**Selected excerpt**
------------

According to Fraser, it’s not just the volume of traffic that’s driving broadcasters to rely on CDNs, but also quality issues. “When you compare what video online was like five years ago to today, the difference is amazing,” he says. “Now you can get full-screen video that looks okay on a TV. That’s what is really making the demands on broadcasters. Most will use adaptive bit rates, analysing what connection a person has and giving them the best quality they can get. We estimate this puts up bandwidth demands by around 15% because you’re always delivering the most you can rather than forcing people to chose the quality they believe will display best.”

Serving the masses

Movie rental service LoveFilm’s chief marketing officer Simon Morris agrees that mass-market awareness of downloading and streaming movies came into its own last year and shows no sign of abating. With the launch of internet-ready TVs, and YouView around the corner, the strains of delivering feature-length material will increase.

“Mass awareness of streaming movies to your PC seemed to come to the fore in the first half of 2010, but we noticed huge demand once we launched our service on the Sony PlayStation3 last autumn - that was a real game-changer for us, alongside internet-ready TVs,” Morris says.

------------

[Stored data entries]
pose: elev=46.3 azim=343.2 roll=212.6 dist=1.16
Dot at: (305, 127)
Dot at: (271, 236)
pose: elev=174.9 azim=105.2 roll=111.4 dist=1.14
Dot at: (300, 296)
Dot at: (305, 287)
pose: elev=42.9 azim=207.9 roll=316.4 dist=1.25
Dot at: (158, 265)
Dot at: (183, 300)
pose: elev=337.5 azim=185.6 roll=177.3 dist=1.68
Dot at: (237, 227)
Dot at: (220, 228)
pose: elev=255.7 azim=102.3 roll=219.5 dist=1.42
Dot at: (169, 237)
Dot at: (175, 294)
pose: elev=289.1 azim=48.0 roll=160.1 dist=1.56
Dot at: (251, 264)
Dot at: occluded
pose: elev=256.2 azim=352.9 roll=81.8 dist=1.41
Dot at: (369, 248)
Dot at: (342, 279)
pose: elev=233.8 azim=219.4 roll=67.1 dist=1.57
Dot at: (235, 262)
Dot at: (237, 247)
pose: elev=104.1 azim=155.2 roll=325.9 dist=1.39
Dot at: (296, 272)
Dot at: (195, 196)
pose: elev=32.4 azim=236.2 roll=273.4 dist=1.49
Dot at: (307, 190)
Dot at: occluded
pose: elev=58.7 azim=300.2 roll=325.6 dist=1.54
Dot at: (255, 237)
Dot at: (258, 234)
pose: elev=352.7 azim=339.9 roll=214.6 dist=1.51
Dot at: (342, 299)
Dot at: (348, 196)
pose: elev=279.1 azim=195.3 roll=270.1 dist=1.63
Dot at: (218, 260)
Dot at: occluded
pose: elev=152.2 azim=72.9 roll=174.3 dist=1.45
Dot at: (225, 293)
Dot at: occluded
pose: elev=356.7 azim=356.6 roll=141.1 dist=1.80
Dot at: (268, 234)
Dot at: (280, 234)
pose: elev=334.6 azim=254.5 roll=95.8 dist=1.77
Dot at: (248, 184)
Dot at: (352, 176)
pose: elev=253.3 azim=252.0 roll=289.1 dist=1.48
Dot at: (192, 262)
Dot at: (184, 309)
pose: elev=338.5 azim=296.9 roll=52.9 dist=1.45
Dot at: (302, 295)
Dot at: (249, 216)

------------

**Task**
Copy the passage on online video demand from "Movie rental service" down to "material will increase.", swapping "feature-length" for "full-length".

**Solution to the problem**
Movie rental service LoveFilm’s chief marketing officer Simon Morris agrees that mass-market awareness of downloading and streaming movies came into its own last year and shows no sign of abating. With the launch of internet-ready TVs, and YouView around the corner, the strains of delivering full-length material will increase.